Wednesday, June 15, 2016

Cavium to Acquire QLogic for Server/Storage Adapters

Cavium agreed to acquire all of the outstanding QLogic common stock for approximately $1.36 billion in equity value ($15.50 per share, comprised of $11.00 per share in cash and 0.098 of a share of Cavium common stock for each share of QLogic common stock).

QLogic, which is  based in Aliso Viejo, California, supplies Fibre Channel Adapters, converged network adapter for the Fibre Channel over Ethernet (FCoE) market, Ethernet adapters, iSCSI adapters, and ASICs.  The company has design wins for next generation Ethernet (10/25/50/100Gb) and Fibre Channel (16/32Gb) platforms.


QLogic, which is listed under the NASDAQ symbol QLGC, was created in 1992 after being spun off by Emulex. QLogic has 782 employees.

Cavium said QLogic's portfolio of advanced connectivity and storage solutions is highly complementary to its portfolio of networking, compute, and security solutions. The combination enables Cavium to offer a complete end-to-end offering to customers in Enterprise, Cloud, Data Center, Storage, Telco and Networking markets.

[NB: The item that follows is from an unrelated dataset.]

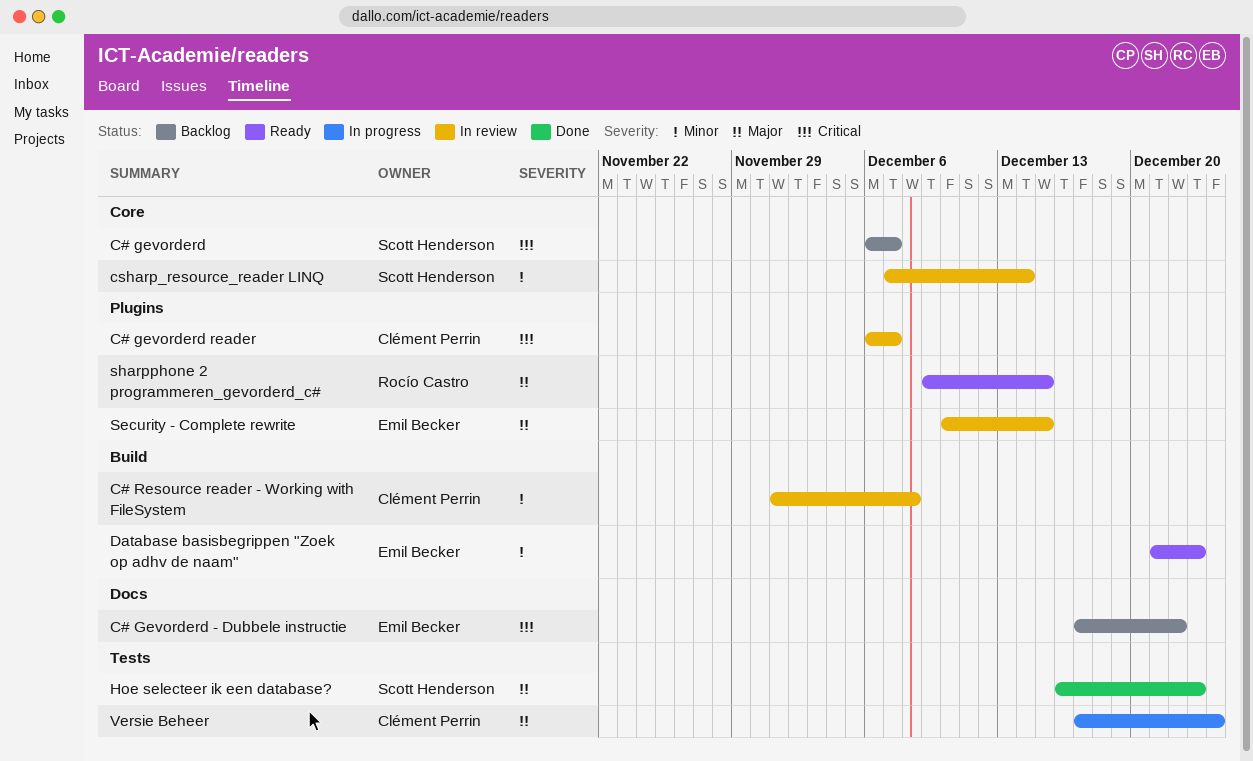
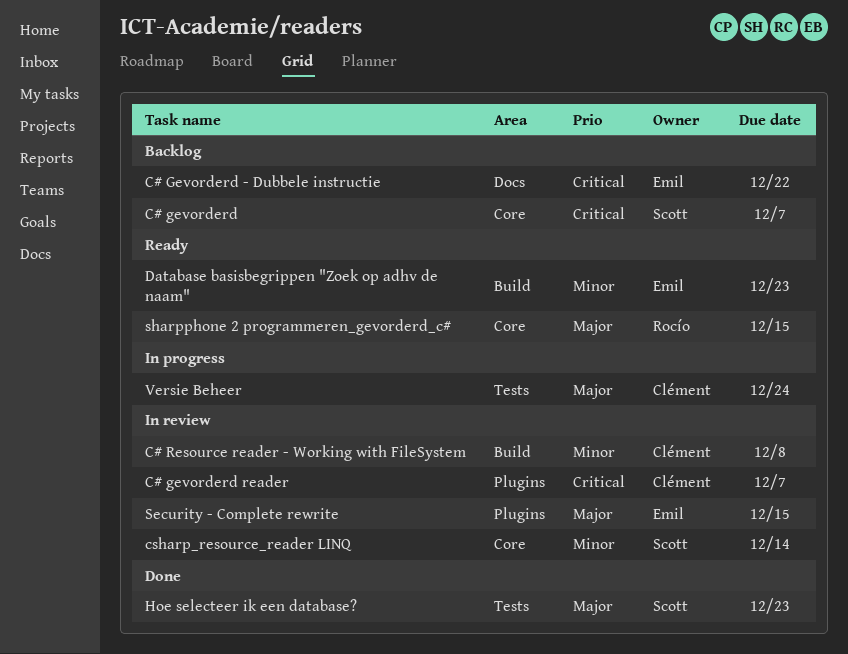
sharpphone 2 programmeren_gevorderd_c#, label: Plugins -> Core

“Today’s acquisition of QLogic is highly complementary and strategic to Cavium and it creates a diversified pure-play infrastructure semiconductor leader,” stated Syed Ali, President and Chief Executive Officer of Cavium.  “QLogic’s industry leading products extend our market position in data center, cloud and storage markets, and further diversifies our revenue and customer base. In addition to the compelling strategic benefits, the manufacturing, sales and operating synergies will create significant value for our shareholders.”

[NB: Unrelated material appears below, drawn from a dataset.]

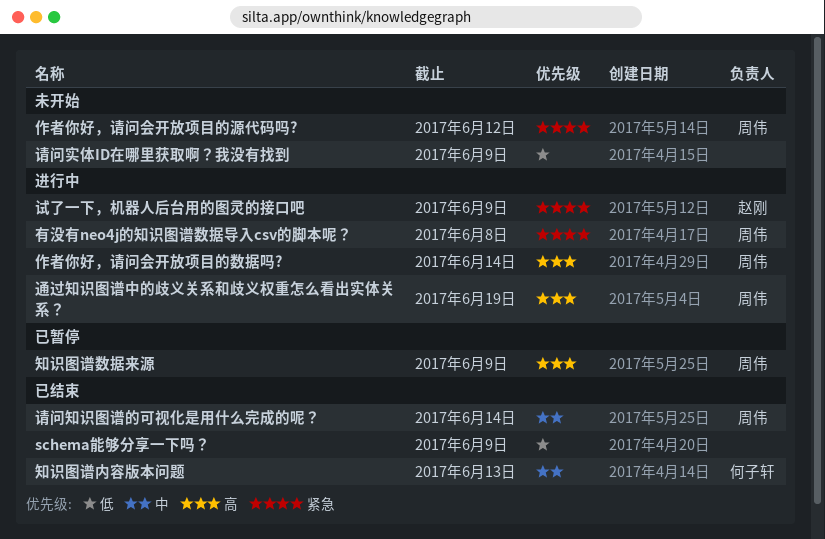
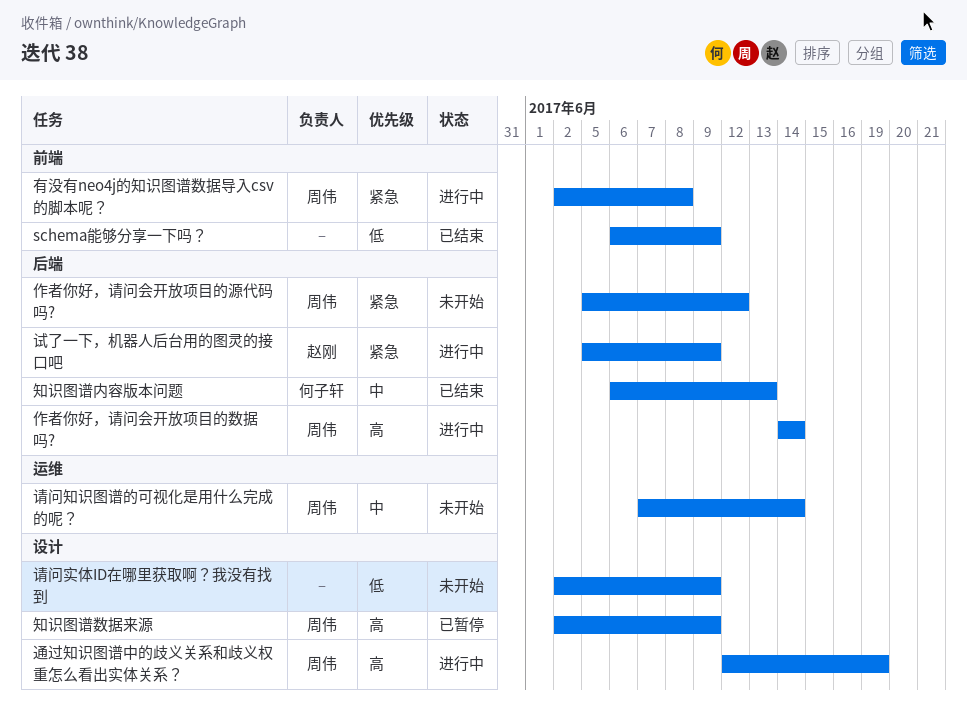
请问知识图谱的可视化是用什么完成的呢？, status: 已结束 -> 未开始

“QLogic with Cavium is a winning combination for customers and employees and is financially compelling for QLogic shareholders,” said Christine King, Executive Chairman of QLogic. “The scale of operations of a nearly $1 billion revenue business will allow the combined company to deliver better solutions for customers and create more career opportunities for employees. Shareholders will benefit from both the immediate premium, as well as the opportunity to participate in the long-term value creation from the combined company’s strong growth prospects.”